Wir wollten mit dem Blog zeigen, dass Filmemachen Teamarbeit ist. Viele am Projekt Beteiligte bleiben leider meist unbemerkt im Hintergrund. Eine befreundete Bloggerin von mir, Jessica Dahlke (www.kult-literaten.de), schlug mir vor, den gesamten Entstehungsprozess mit diesem Blog zu dokumentieren. Sie hat die Redaktion übernommen, schreibt die Berichterstattung und führt mit allen Beteiligten Interviews. Dadurch hat jeder die Möglichkeit, seine Arbeit vorzustellen und Leser können den aktuellen Stand der Produktion mitverfolgen. Besonders freut es mich, dass Imke Strank, die für das Kindercasting und die Betreuung der Kinder am Set verantwortlich war, von einem österreichischen Filmemacher aus Salzburg angefragt wurde, ob sie bei seinem Film das Kindercasting durchführen wolle. Er wurde über unser Blog auf sie aufmerksam. Netzwerk ist in der Filmbranche unheimlich wichtig.

    Tumblr-User im Blickpunkt: Oliver Boczek

    Der Kieler Filmemacher Oliver Boczek hat über Umwege zum Film gefunden. Als Autodidakt arbeitete er zunächst bei zahlreichen Filmproduktionen in verschiedenen Bereichen, um schließlich eigene Kurzfilme zu realisieren. Bei seinem aktuellen Kurz-Spielfilm „Der kleine Kaiser“ lässt er über das Blog oliver-boczek die Öffentlichkeit an der Entstehung seines Filmes teilhaben. Es erzählt die Geschichte des Films vom Casting über den Dreh und die Postproduktion bis hin zur Premiere und dem Weg zu den Filmfestivals.

    Oliver, könntest du kurz umreißen, worum es in „Der kleine Kaiser“ geht? Ist es ein Film für Kinder oder für alle Altersgruppen? Wo wird man den Film sehen können?

    „Der kleine Kaiser“ ist eine märchenhafte Erzählung über einen Jungen, der sich in eine Fantasiewelt flüchtet, um der Realität zu entkommen. In dieser Welt ist sein Vater der Kaiser eines fernen Planeten. Zusammen mit seiner Freundin Lisa möchte er diesen Planeten mit einer selbst gebastelten Rakete besuchen. Außerdem tritt er selbst nur noch mit Krone und Gewand auf. Das führt natürlich zu Konflikten. „Der kleine Kaiser“ ist nicht direkt ein Kinderfilm, sondern für Zuschauer aller Altersklassen gedacht. Premiere wird im März 2013 auf dem Schleswig-Holsteinischen Filmfest Augenweide in Kiel sein. Danach wird der Film europaweit auf Filmfestivals zu sehen sein.

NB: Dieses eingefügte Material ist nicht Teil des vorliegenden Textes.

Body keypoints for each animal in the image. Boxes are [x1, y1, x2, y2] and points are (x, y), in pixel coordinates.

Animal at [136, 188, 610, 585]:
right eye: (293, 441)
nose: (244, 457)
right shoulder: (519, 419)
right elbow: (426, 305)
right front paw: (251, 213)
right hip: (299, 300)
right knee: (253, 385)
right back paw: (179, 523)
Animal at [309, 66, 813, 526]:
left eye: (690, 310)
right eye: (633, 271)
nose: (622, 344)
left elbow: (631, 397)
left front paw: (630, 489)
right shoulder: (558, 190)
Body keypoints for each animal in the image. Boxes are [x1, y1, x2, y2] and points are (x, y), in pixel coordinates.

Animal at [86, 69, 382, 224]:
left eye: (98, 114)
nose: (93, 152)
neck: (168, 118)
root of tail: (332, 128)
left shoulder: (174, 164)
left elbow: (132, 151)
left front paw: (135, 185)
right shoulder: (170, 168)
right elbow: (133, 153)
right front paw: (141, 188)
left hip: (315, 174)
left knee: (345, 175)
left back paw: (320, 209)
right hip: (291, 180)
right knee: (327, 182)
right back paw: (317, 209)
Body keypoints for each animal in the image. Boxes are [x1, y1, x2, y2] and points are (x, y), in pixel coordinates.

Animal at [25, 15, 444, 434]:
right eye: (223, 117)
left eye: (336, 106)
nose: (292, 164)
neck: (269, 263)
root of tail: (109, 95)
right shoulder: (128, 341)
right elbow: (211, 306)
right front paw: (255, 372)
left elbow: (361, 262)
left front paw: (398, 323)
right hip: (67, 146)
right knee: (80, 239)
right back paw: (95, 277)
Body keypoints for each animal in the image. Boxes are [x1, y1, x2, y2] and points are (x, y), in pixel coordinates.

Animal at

    Was für Projekte hast du bisher gemacht und wie ist „Der kleine Kaiser“ da einzuordnen (z.B. von der Größenordnung, vom Budget her etc.)?

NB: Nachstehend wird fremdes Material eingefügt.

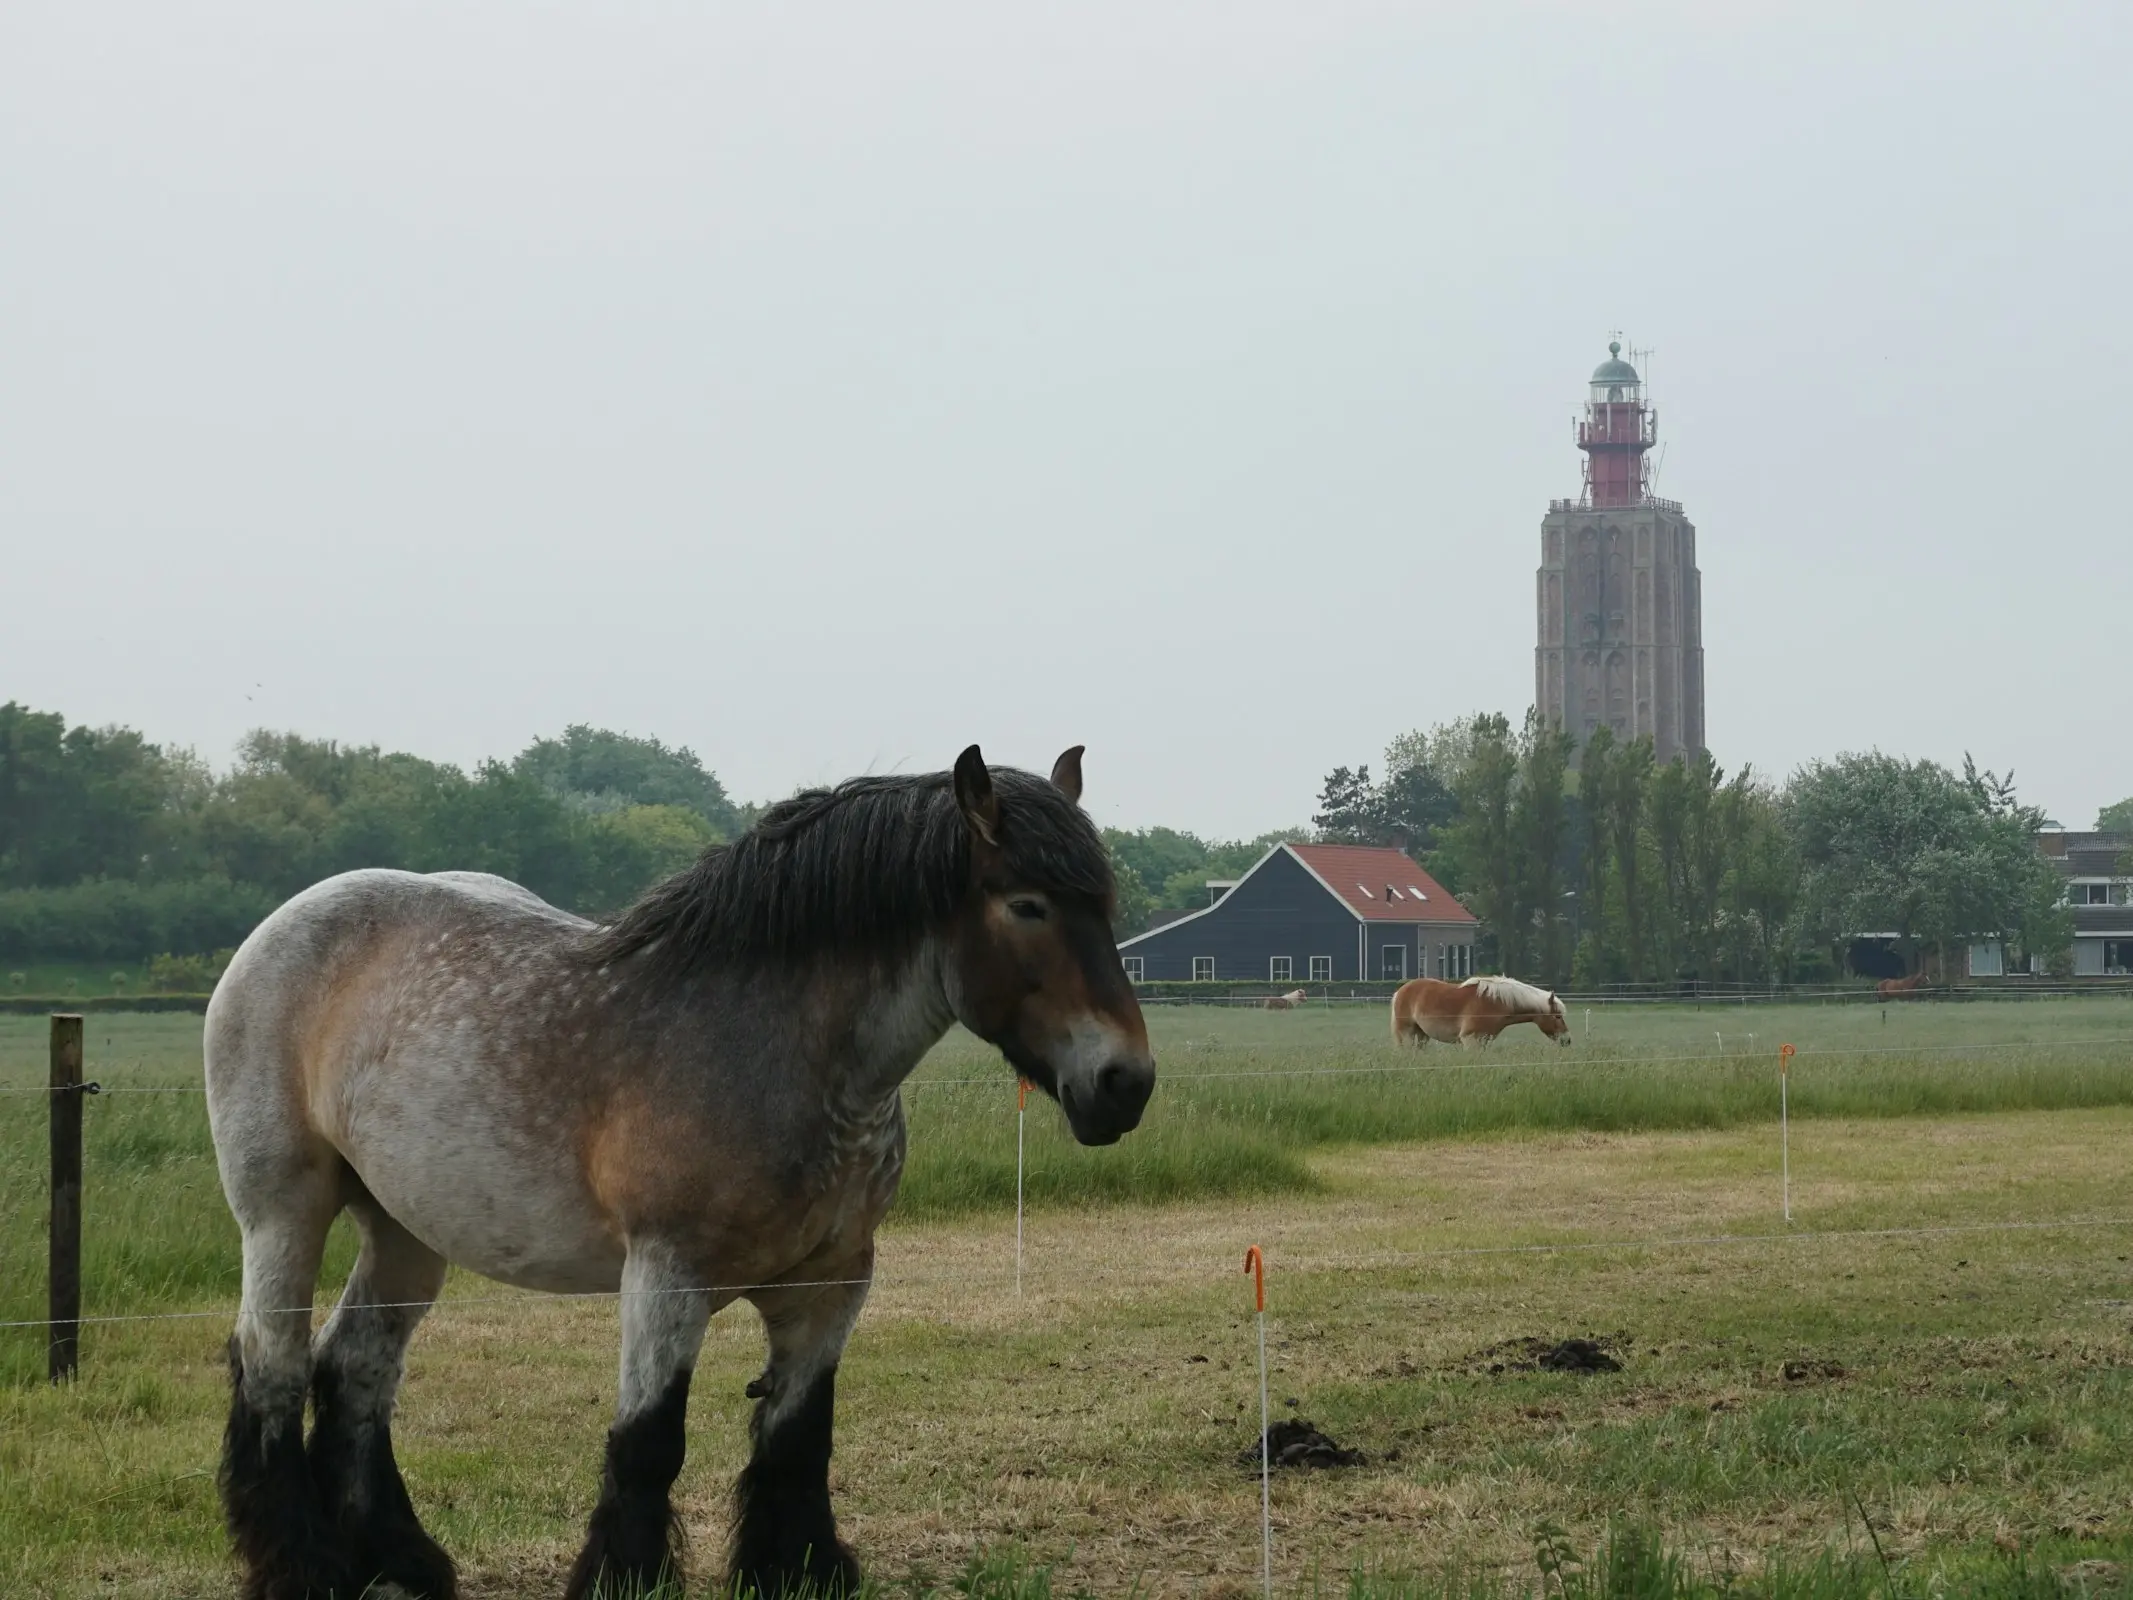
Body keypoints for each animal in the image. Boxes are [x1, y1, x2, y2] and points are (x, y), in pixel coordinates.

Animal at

    Bevor ich meine Leidenschaft zum Filmemachen entdeckte, hatte ich einen eher bodenständigen, kaufmännischen Beruf. Da ich damit nie so recht glücklich gewesen bin, habe ich mich entschieden, den Sprung ins Filmbusiness zu wagen. Das beginnt meistens mit Kurzfilmen, da man sich hier ausprobieren kann und die Finanzierung überschaubar bleibt.

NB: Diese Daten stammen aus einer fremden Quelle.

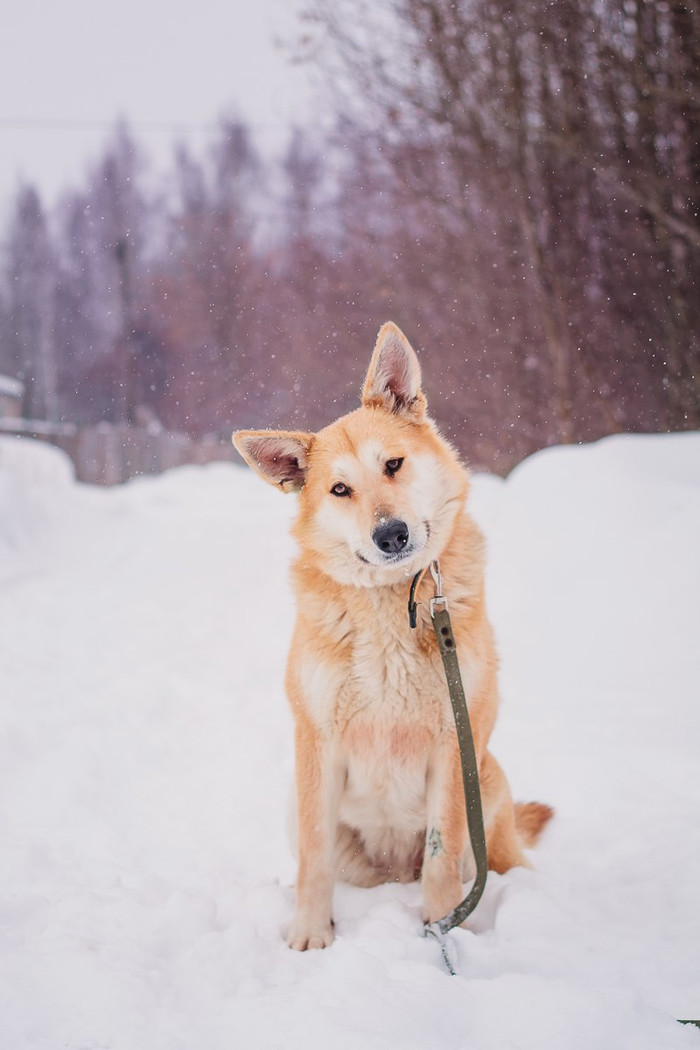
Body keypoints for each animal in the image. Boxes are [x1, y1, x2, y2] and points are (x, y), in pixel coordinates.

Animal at [235, 321, 554, 953]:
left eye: (394, 465)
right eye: (339, 490)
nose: (391, 534)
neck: (388, 604)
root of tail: (392, 872)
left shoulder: (454, 746)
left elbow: (441, 856)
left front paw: (441, 930)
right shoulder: (317, 741)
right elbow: (313, 862)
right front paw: (310, 936)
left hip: (488, 789)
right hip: (304, 809)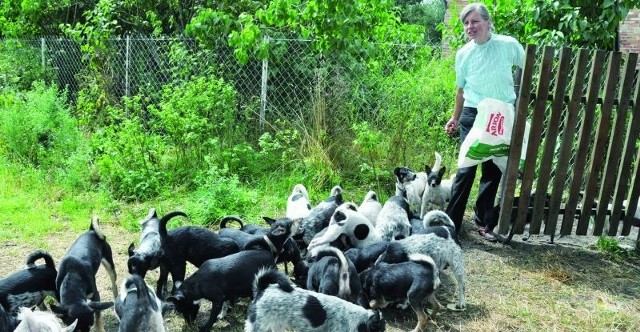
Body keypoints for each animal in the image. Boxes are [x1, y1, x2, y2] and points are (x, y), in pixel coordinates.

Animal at [169, 218, 302, 332]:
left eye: (183, 309)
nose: (188, 324)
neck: (197, 283)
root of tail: (267, 252)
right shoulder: (225, 294)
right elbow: (225, 305)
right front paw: (223, 315)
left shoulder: (217, 299)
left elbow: (212, 317)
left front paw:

    „Der kleine Kaiser“ ist vom Budget und der Länge des Films her mein bisher umfangreichstes Projekt. Trotz Filmförderung und externer Unterstützung mussten wir sehr viel Geld einsparen. Unsere Drehzeit war daher mit zwölf Tagen sehr eng. Das Team hat auf seine Gage verzichtet und den gesamten Dreh durchgearbeitet. Wäre das nicht so gewesen, wäre das Projekt nicht machbar gewesen. Dafür bin ich sehr dankbar. Meine bisherigen Filme wie „Schlüsselerlebnis“ (Fünf Drehtage) und „Nackte Tatsachen“ (Drei Drehtage) waren dagegen vom Produktionsaufwand her eher bescheiden.

    Wie kam es zu der Idee, die Entstehung des Films in einem Blog festzuhalten?

    Wir wollten mit dem Blog zeigen, dass Filmemachen Teamarbeit ist. Viele am Projekt Beteiligte bleiben leider meist unbemerkt im Hintergrund. Eine befreundete Bloggerin von mir, Jessica Dahlke (www.kult-literaten.de), schlug mir vor, den gesamten Entstehungsprozess mit diesem Blog zu dokumentieren. Sie hat die Redaktion übernommen, schreibt die Berichterstattung und führt mit allen Beteiligten Interviews. Dadurch hat jeder die Möglichkeit, seine Arbeit vorzustellen und Leser können den aktuellen Stand der Produktion mitverfolgen. Besonders freut es mich, dass Imke Strank, die für das Kindercasting und die Betreuung der Kinder am Set verantwortlich war, von einem österreichischen Filmemacher aus Salzburg angefragt wurde, ob sie bei seinem Film das Kindercasting durchführen wolle. Er wurde über unser Blog auf sie aufmerksam. Netzwerk ist in der Filmbranche unheimlich wichtig.